=== Problem requirements ===
Line by line, print the records exactly as they are, dropping the pictures.

=== Extracted page text data ===
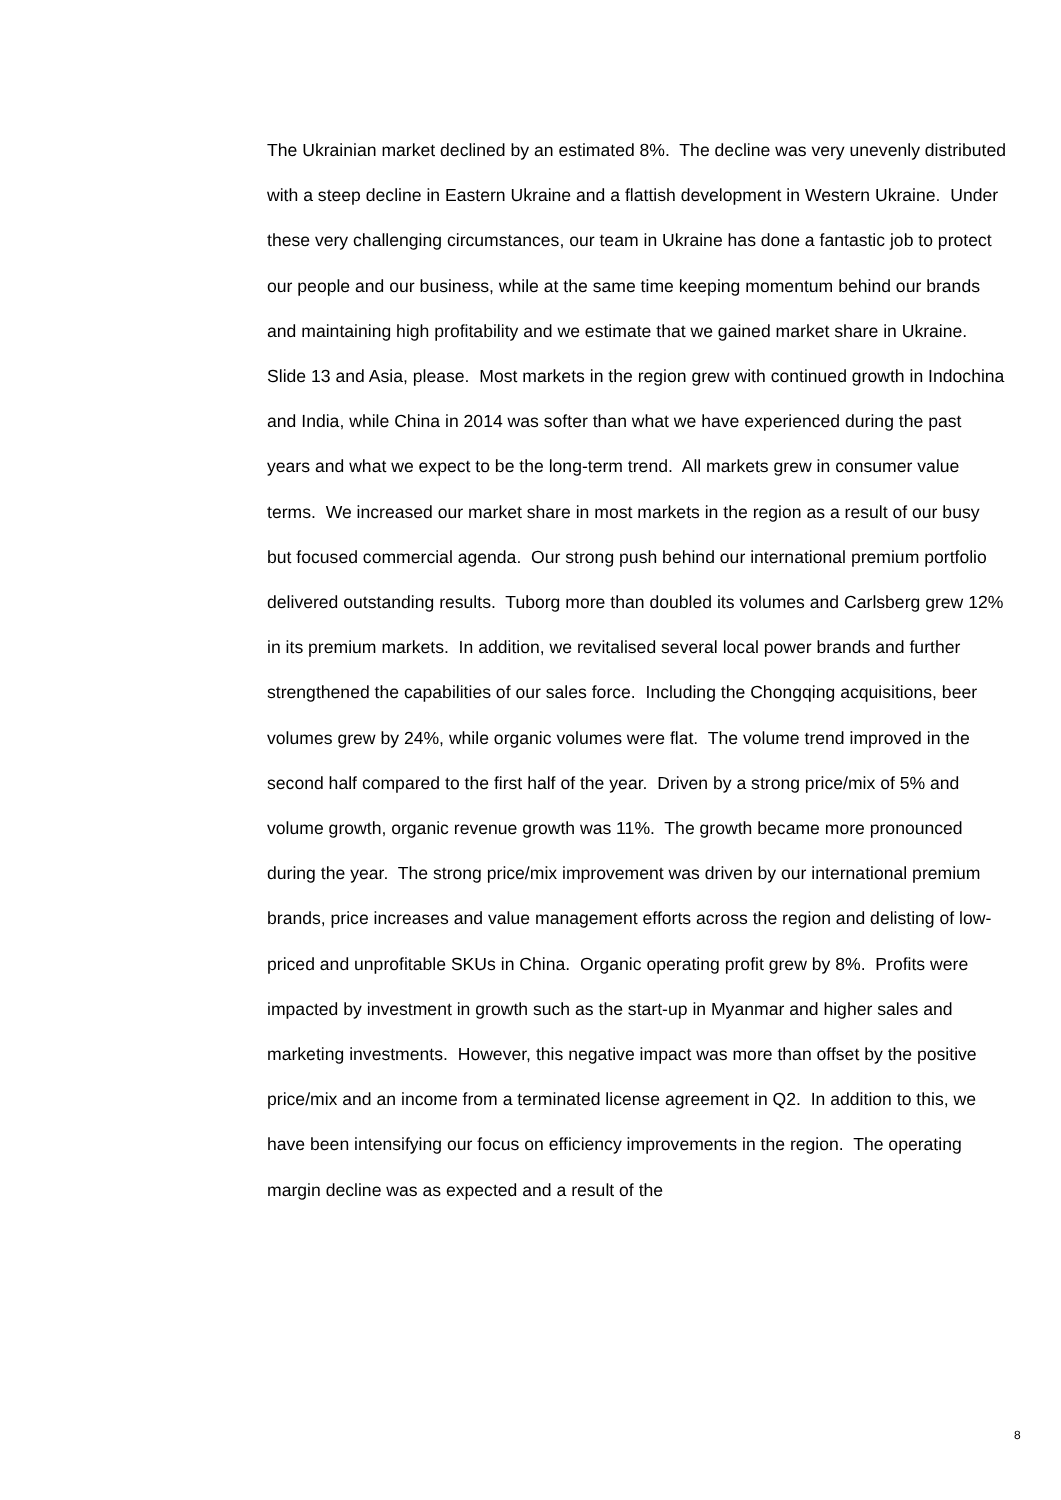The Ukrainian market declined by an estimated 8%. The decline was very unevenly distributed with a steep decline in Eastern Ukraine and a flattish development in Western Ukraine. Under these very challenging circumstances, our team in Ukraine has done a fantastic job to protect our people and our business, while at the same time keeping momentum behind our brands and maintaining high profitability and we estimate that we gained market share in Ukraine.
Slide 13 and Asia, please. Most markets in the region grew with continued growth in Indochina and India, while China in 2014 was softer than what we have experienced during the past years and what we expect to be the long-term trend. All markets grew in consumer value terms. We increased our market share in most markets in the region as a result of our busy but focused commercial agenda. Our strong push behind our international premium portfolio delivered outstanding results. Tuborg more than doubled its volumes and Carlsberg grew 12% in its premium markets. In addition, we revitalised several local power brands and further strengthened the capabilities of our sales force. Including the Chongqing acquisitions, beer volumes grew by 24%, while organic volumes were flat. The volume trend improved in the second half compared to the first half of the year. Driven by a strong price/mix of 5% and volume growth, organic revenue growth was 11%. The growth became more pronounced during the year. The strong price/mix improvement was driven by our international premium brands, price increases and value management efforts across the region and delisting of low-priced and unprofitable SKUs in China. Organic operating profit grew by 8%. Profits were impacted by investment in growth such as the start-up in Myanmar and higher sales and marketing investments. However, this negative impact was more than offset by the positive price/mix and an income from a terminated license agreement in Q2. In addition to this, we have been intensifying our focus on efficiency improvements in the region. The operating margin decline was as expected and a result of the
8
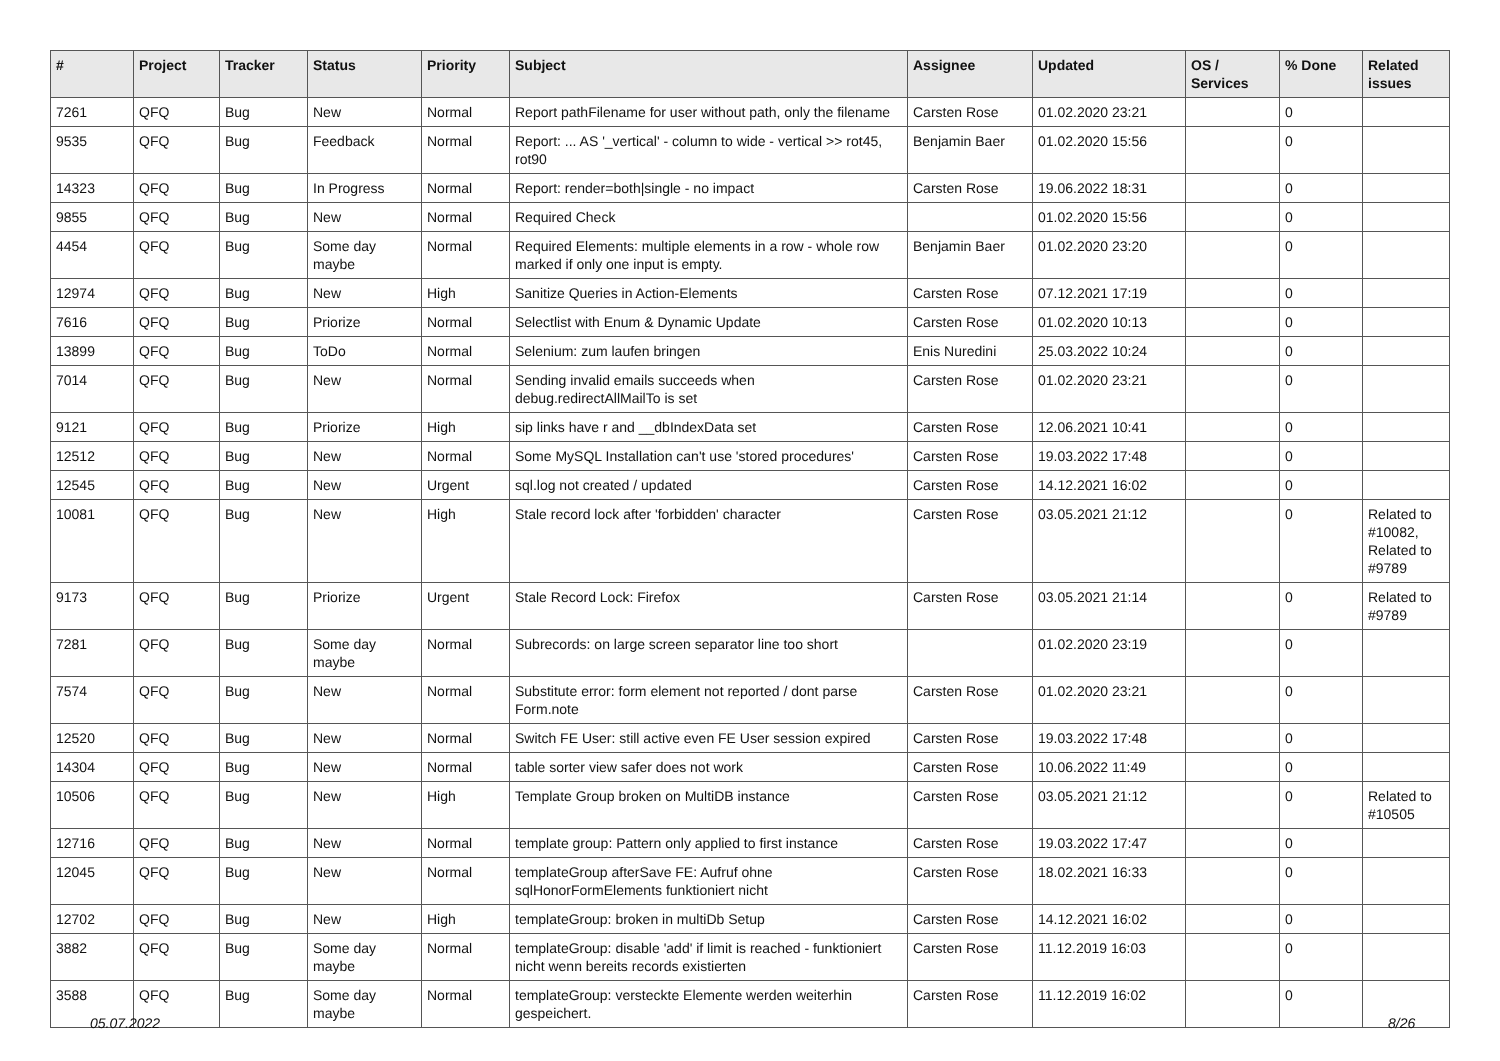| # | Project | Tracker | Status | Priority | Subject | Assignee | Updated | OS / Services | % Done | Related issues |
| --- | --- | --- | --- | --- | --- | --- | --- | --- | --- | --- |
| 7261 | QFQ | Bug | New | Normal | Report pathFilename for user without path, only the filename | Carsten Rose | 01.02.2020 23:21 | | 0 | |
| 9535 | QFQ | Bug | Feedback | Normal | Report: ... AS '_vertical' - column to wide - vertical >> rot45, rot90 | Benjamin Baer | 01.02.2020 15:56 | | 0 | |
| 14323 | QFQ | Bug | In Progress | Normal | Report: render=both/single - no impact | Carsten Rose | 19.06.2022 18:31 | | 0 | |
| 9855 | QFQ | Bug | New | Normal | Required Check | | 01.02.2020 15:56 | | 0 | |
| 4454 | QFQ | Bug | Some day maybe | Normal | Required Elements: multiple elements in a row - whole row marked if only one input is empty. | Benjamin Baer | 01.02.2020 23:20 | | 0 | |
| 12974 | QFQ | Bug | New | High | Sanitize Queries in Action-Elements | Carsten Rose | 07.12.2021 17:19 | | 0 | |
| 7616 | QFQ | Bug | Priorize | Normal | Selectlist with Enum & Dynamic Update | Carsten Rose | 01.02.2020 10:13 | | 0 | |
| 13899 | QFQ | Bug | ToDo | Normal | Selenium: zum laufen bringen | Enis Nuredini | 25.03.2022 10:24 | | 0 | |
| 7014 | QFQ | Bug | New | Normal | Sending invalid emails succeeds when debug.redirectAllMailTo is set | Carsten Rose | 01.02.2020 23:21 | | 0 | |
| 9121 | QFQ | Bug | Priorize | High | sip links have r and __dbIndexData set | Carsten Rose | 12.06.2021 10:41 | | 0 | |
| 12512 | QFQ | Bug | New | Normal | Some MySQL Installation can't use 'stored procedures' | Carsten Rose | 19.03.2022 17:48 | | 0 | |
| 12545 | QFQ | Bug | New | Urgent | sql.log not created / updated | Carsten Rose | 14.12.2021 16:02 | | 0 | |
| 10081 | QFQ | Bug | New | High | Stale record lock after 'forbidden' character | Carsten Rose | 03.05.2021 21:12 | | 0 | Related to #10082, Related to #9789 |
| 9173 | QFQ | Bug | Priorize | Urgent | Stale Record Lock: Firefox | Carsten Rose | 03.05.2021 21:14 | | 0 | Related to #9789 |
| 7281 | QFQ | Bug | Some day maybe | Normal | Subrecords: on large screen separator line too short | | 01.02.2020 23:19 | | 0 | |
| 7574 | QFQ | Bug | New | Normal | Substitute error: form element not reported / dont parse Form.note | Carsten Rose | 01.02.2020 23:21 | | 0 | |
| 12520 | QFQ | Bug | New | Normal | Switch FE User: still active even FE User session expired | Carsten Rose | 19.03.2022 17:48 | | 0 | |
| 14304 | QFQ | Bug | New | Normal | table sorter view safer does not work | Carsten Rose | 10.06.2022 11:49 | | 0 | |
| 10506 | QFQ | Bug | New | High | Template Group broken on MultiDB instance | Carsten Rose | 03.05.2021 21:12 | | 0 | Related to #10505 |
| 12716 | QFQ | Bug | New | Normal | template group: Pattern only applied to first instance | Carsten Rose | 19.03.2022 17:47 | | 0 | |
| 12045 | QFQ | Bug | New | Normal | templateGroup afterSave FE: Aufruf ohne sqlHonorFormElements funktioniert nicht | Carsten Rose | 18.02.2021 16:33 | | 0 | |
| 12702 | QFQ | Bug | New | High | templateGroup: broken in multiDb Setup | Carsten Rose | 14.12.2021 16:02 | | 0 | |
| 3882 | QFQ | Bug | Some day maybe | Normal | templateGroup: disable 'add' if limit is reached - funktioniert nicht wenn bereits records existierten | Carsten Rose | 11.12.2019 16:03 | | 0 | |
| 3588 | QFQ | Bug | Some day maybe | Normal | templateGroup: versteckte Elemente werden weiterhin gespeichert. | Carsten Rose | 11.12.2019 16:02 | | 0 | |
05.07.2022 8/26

=== Task answer ===
The Ukrainian market declined by an estimated 8%. The decline was very unevenly distributed with a steep decline in Eastern Ukraine and a flattish development in Western Ukraine. Under these very challenging circumstances, our team in Ukraine has done a fantastic job to protect our people and our business, while at the same time keeping momentum behind our brands and maintaining high profitability and we estimate that we gained market share in Ukraine.
Slide 13 and Asia, please. Most markets in the region grew with continued growth in Indochina and India, while China in 2014 was softer than what we have experienced during the past years and what we expect to be the long-term trend. All markets grew in consumer value terms. We increased our market share in most markets in the region as a result of our busy but focused commercial agenda. Our strong push behind our international premium portfolio delivered outstanding results. Tuborg more than doubled its volumes and Carlsberg grew 12% in its premium markets. In addition, we revitalised several local power brands and further strengthened the capabilities of our sales force. Including the Chongqing acquisitions, beer volumes grew by 24%, while organic volumes were flat. The volume trend improved in the second half compared to the first half of the year. Driven by a strong price/mix of 5% and volume growth, organic revenue growth was 11%. The growth became more pronounced during the year. The strong price/mix improvement was driven by our international premium brands, price increases and value management efforts across the region and delisting of low-priced and unprofitable SKUs in China. Organic operating profit grew by 8%. Profits were impacted by investment in growth such as the start-up in Myanmar and higher sales and marketing investments. However, this negative impact was more than offset by the positive price/mix and an income from a terminated license agreement in Q2. In addition to this, we have been intensifying our focus on efficiency improvements in the region. The operating margin decline was as expected and a result of the
8
| # | Project | Tracker | Status | Priority | Subject | Assignee | Updated | OS / Services | % Done | Related issues |
| --- | --- | --- | --- | --- | --- | --- | --- | --- | --- | --- |
| 7261 | QFQ | Bug | New | Normal | Report pathFilename for user without path, only the filename | Carsten Rose | 01.02.2020 23:21 | | 0 | |
| 9535 | QFQ | Bug | Feedback | Normal | Report: ... AS '_vertical' - column to wide - vertical >> rot45, rot90 | Benjamin Baer | 01.02.2020 15:56 | | 0 | |
| 14323 | QFQ | Bug | In Progress | Normal | Report: render=both/single - no impact | Carsten Rose | 19.06.2022 18:31 | | 0 | |
| 9855 | QFQ | Bug | New | Normal | Required Check | | 01.02.2020 15:56 | | 0 | |
| 4454 | QFQ | Bug | Some day maybe | Normal | Required Elements: multiple elements in a row - whole row marked if only one input is empty. | Benjamin Baer | 01.02.2020 23:20 | | 0 | |
| 12974 | QFQ | Bug | New | High | Sanitize Queries in Action-Elements | Carsten Rose | 07.12.2021 17:19 | | 0 | |
| 7616 | QFQ | Bug | Priorize | Normal | Selectlist with Enum & Dynamic Update | Carsten Rose | 01.02.2020 10:13 | | 0 | |
| 13899 | QFQ | Bug | ToDo | Normal | Selenium: zum laufen bringen | Enis Nuredini | 25.03.2022 10:24 | | 0 | |
| 7014 | QFQ | Bug | New | Normal | Sending invalid emails succeeds when debug.redirectAllMailTo is set | Carsten Rose | 01.02.2020 23:21 | | 0 | |
| 9121 | QFQ | Bug | Priorize | High | sip links have r and __dbIndexData set | Carsten Rose | 12.06.2021 10:41 | | 0 | |
| 12512 | QFQ | Bug | New | Normal | Some MySQL Installation can't use 'stored procedures' | Carsten Rose | 19.03.2022 17:48 | | 0 | |
| 12545 | QFQ | Bug | New | Urgent | sql.log not created / updated | Carsten Rose | 14.12.2021 16:02 | | 0 | |
| 10081 | QFQ | Bug | New | High | Stale record lock after 'forbidden' character | Carsten Rose | 03.05.2021 21:12 | | 0 | Related to #10082, Related to #9789 |
| 9173 | QFQ | Bug | Priorize | Urgent | Stale Record Lock: Firefox | Carsten Rose | 03.05.2021 21:14 | | 0 | Related to #9789 |
| 7281 | QFQ | Bug | Some day maybe | Normal | Subrecords: on large screen separator line too short | | 01.02.2020 23:19 | | 0 | |
| 7574 | QFQ | Bug | New | Normal | Substitute error: form element not reported / dont parse Form.note | Carsten Rose | 01.02.2020 23:21 | | 0 | |
| 12520 | QFQ | Bug | New | Normal | Switch FE User: still active even FE User session expired | Carsten Rose | 19.03.2022 17:48 | | 0 | |
| 14304 | QFQ | Bug | New | Normal | table sorter view safer does not work | Carsten Rose | 10.06.2022 11:49 | | 0 | |
| 10506 | QFQ | Bug | New | High | Template Group broken on MultiDB instance | Carsten Rose | 03.05.2021 21:12 | | 0 | Related to #10505 |
| 12716 | QFQ | Bug | New | Normal | template group: Pattern only applied to first instance | Carsten Rose | 19.03.2022 17:47 | | 0 | |
| 12045 | QFQ | Bug | New | Normal | templateGroup afterSave FE: Aufruf ohne sqlHonorFormElements funktioniert nicht | Carsten Rose | 18.02.2021 16:33 | | 0 | |
| 12702 | QFQ | Bug | New | High | templateGroup: broken in multiDb Setup | Carsten Rose | 14.12.2021 16:02 | | 0 | |
| 3882 | QFQ | Bug | Some day maybe | Normal | templateGroup: disable 'add' if limit is reached - funktioniert nicht wenn bereits records existierten | Carsten Rose | 11.12.2019 16:03 | | 0 | |
| 3588 | QFQ | Bug | Some day maybe | Normal | templateGroup: versteckte Elemente werden weiterhin gespeichert. | Carsten Rose | 11.12.2019 16:02 | | 0 | |
05.07.2022 8/26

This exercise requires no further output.